Both of these questions engage her reader in a conversation, and if, as a visitor, my answer is yes, I’m likely to be her ideal customer.
To figure out what conversation is happening inside your ideal customer’s mind, you need to have a deep understanding of the fears and struggles that they’re dealing with around your offer.
They’ve sought you out because they’re experiencing a pain or feeling a deep desire.
The most powerful way that you can join that conversation is by reflecting that pain on your page, whether that’s by presenting your solution to their problem in a context that's familiar to them, or by directly referencing the experience of that pain: how it feels, how it manifests itself, or its impact on their life.
3. Clear and intuitive navigation
One of the things that gets me most riled up - when I visit a website and even more so in person (my husband can tell you stories) - is when businesses make it difficult for their customers to figure out what they’re supposed to do. (Even worse: when they make it hard for me to give them my money. But more on that another time.)
There’s a restaurant at the modern art museum in my city that’s great-- it has a fantastic menu, very nicely designed, it’s a place to see and be seen, etc. We go there for birthday dinners, business meetings, brunches, etc.
But both of the doors leading into this restaurant (from opposite sides of the building) lead you into the middle of two large seating areas with no clear indication of where to go, who to speak to, or what’s going on.
There’s no host or hostess, no “please wait to be seated” sign, no flow.
It turns the beginning of every experience there into a high-anxiety exercise in flagging down a stressed-out server (they suffer from the lack of order too) and trying to figure out where your party is sitting or if they’ve already arrived.
Your home page and top-menu navigation are the equivalent of the entryway to your business.
As I outlined above, what you do and who you serve should be apparent above the fold. This lets your prospect know they’ve arrived in the right place.
Your headline should reflect their pain. This shows them they’re understood, and that you have a solution to their problem.
In the same way, your top-menu navigation should help your visitor know exactly what they’ll find under each link. Some people will go straight to your About page. Some will want to browse the blog. Those who are already primed to work with you might go straight to Contact.
It’s been said by Marie Forleo, Joanna Wiebe, and probably countless others, but I’ll say it again…
Clear over clever, every. single. time.
Do not make your visitor work hard to figure out what you mean in your menu.
Do not make them feel like they don’t know what to do next.
Do not go for different, unique, original epithets here (unless they’re clear AF). Observe the conventions and make your links do what’s on the label.
4. Benefits they can imagine, not that you have to explain
It’s all well and good to say that the benefits of having YOU as my VA, for example, are that you’re organized, reliable, and communicative. On your site, that might look like this:
Hi, I’m Laura, and I’m a tech VA for online course creators.
I’m organized, reliable, and communicative.
If you’d like to work together, click here to set up a call.
But written up in this way, the benefits of working with Laura read like features of her personality.
To turn features into benefits, you always have to be asking yourself, “So what?”
I’m organized. “So what?” So I’ll know exactly what goal you need to reach on any given day.
I’m reliable. “So what?” So I’ll never leave you hanging on a client call, with a customer wondering if this so-called VA really exists.
I’m communicative. “So what?” So you’ll always know what I’m working on and you’ll have a clear overview of what we’ve accomplished at the end of every month.

**Data provided**
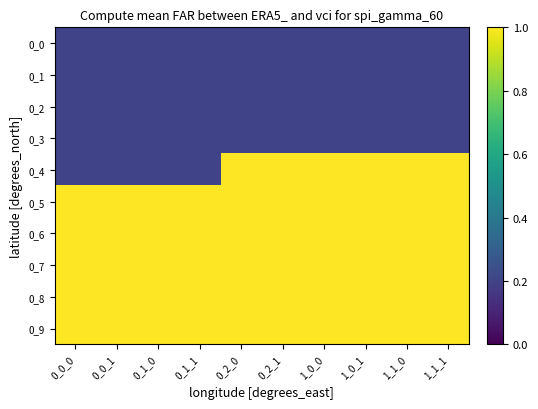

Which has a higher value, 0_2_1 or 1_1_0?

0_2_1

**Required work**
(A) Repeat word for word the part of the article on website copy from "Your headline should" to "every. single. time.".
(B) In the article on website copy, what are your home page and top-menu navigation said to be the equivalent of?
The material shown after the article on website copy is separate from it.

**Answers for each item**
(A)
Your headline should reflect their pain. This shows them they’re understood, and that you have a solution to their problem.
In the same way, your top-menu navigation should help your visitor know exactly what they’ll find under each link. Some people will go straight to your About page. Some will want to browse the blog. Those who are already primed to work with you might go straight to Contact.
It’s been said by Marie Forleo, Joanna Wiebe, and probably countless others, but I’ll say it again…
Clear over clever, every. single. time.

(B) The entryway to your business.